*Assignment*: In your copy, leave out the pictures and reproduce the listing below exactly.

*Provided entries*:
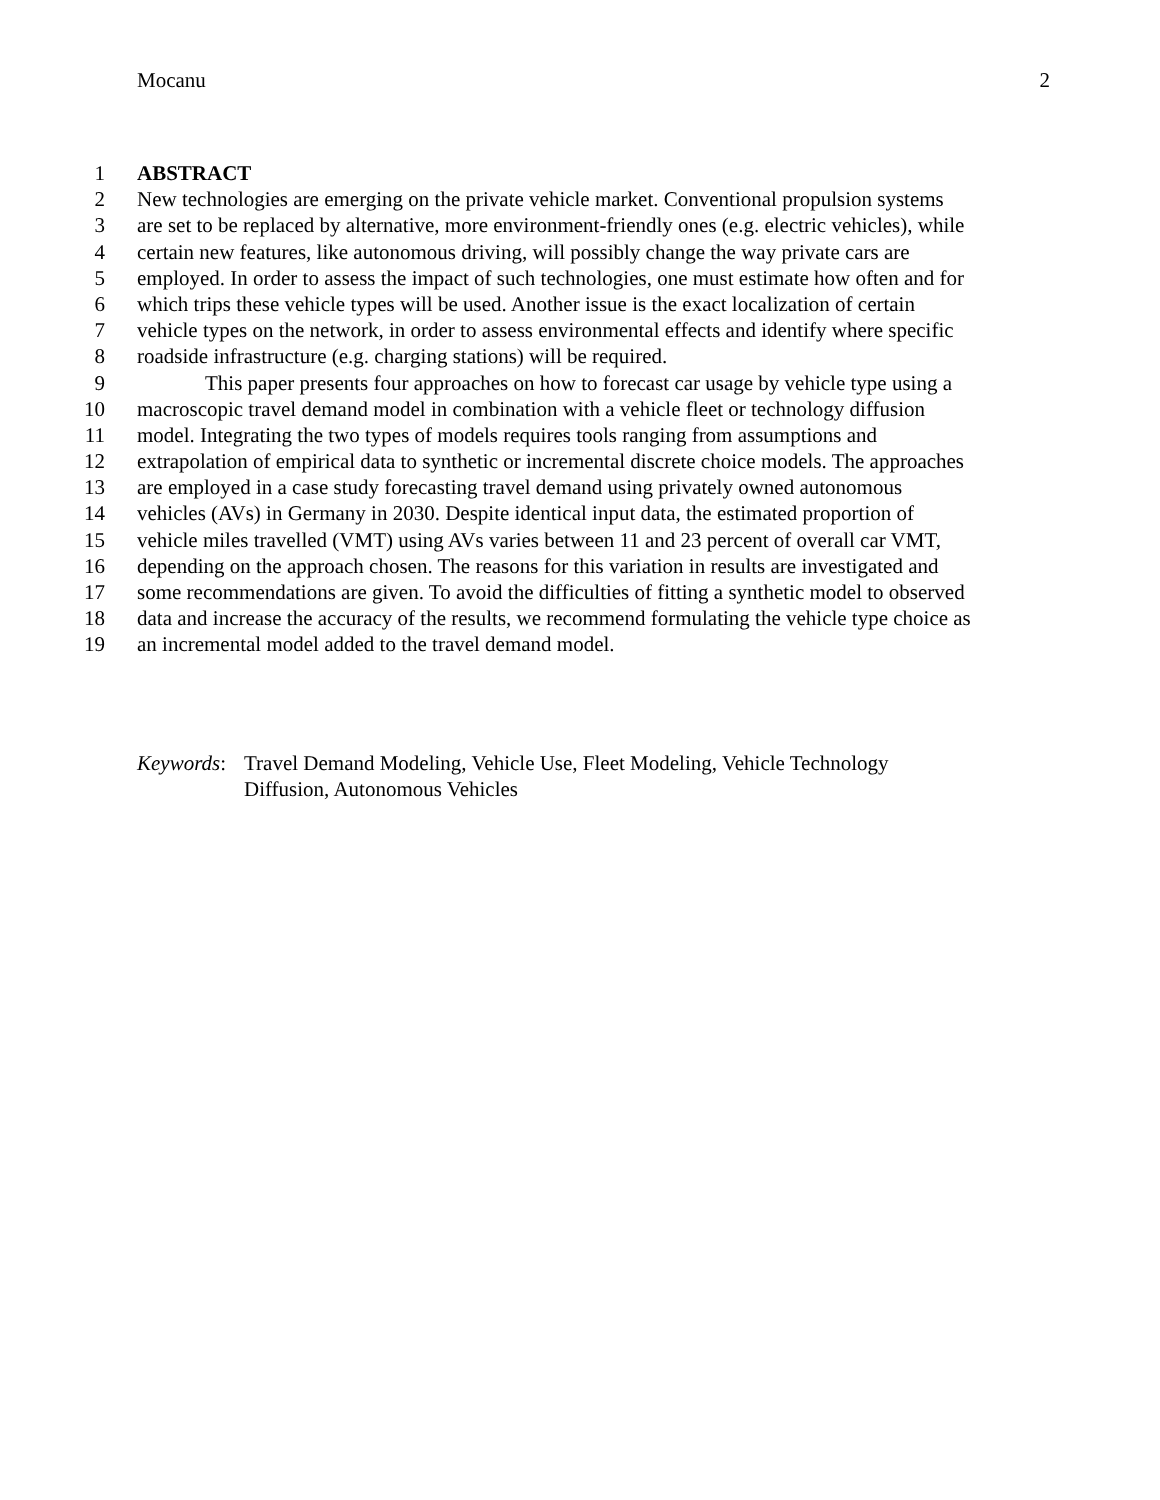Mocanu 2
1 ABSTRACT
2 New technologies are emerging on the private vehicle market. Conventional propulsion systems
3 are set to be replaced by alternative, more environment-friendly ones (e.g. electric vehicles), while
4 certain new features, like autonomous driving, will possibly change the way private cars are
5 employed. In order to assess the impact of such technologies, one must estimate how often and for
6 which trips these vehicle types will be used. Another issue is the exact localization of certain
7 vehicle types on the network, in order to assess environmental effects and identify where specific
8 roadside infrastructure (e.g. charging stations) will be required.
9 This paper presents four approaches on how to forecast car usage by vehicle type using a
10 macroscopic travel demand model in combination with a vehicle fleet or technology diffusion
11 model. Integrating the two types of models requires tools ranging from assumptions and
12 extrapolation of empirical data to synthetic or incremental discrete choice models. The approaches
13 are employed in a case study forecasting travel demand using privately owned autonomous
14 vehicles (AVs) in Germany in 2030. Despite identical input data, the estimated proportion of
15 vehicle miles travelled (VMT) using AVs varies between 11 and 23 percent of overall car VMT,
16 depending on the approach chosen. The reasons for this variation in results are investigated and
17 some recommendations are given. To avoid the difficulties of fitting a synthetic model to observed
18 data and increase the accuracy of the results, we recommend formulating the vehicle type choice as
19 an incremental model added to the travel demand model.
Keywords: Travel Demand Modeling, Vehicle Use, Fleet Modeling, Vehicle Technology
Diffusion, Autonomous Vehicles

*Written solution*:
Mocanu 2
1 ABSTRACT
2 New technologies are emerging on the private vehicle market. Conventional propulsion systems
3 are set to be replaced by alternative, more environment-friendly ones (e.g. electric vehicles), while
4 certain new features, like autonomous driving, will possibly change the way private cars are
5 employed. In order to assess the impact of such technologies, one must estimate how often and for
6 which trips these vehicle types will be used. Another issue is the exact localization of certain
7 vehicle types on the network, in order to assess environmental effects and identify where specific
8 roadside infrastructure (e.g. charging stations) will be required.
9 This paper presents four approaches on how to forecast car usage by vehicle type using a
10 macroscopic travel demand model in combination with a vehicle fleet or technology diffusion
11 model. Integrating the two types of models requires tools ranging from assumptions and
12 extrapolation of empirical data to synthetic or incremental discrete choice models. The approaches
13 are employed in a case study forecasting travel demand using privately owned autonomous
14 vehicles (AVs) in Germany in 2030. Despite identical input data, the estimated proportion of
15 vehicle miles travelled (VMT) using AVs varies between 11 and 23 percent of overall car VMT,
16 depending on the approach chosen. The reasons for this variation in results are investigated and
17 some recommendations are given. To avoid the difficulties of fitting a synthetic model to observed
18 data and increase the accuracy of the results, we recommend formulating the vehicle type choice as
19 an incremental model added to the travel demand model.
Keywords: Travel Demand Modeling, Vehicle Use, Fleet Modeling, Vehicle Technology
Diffusion, Autonomous Vehicles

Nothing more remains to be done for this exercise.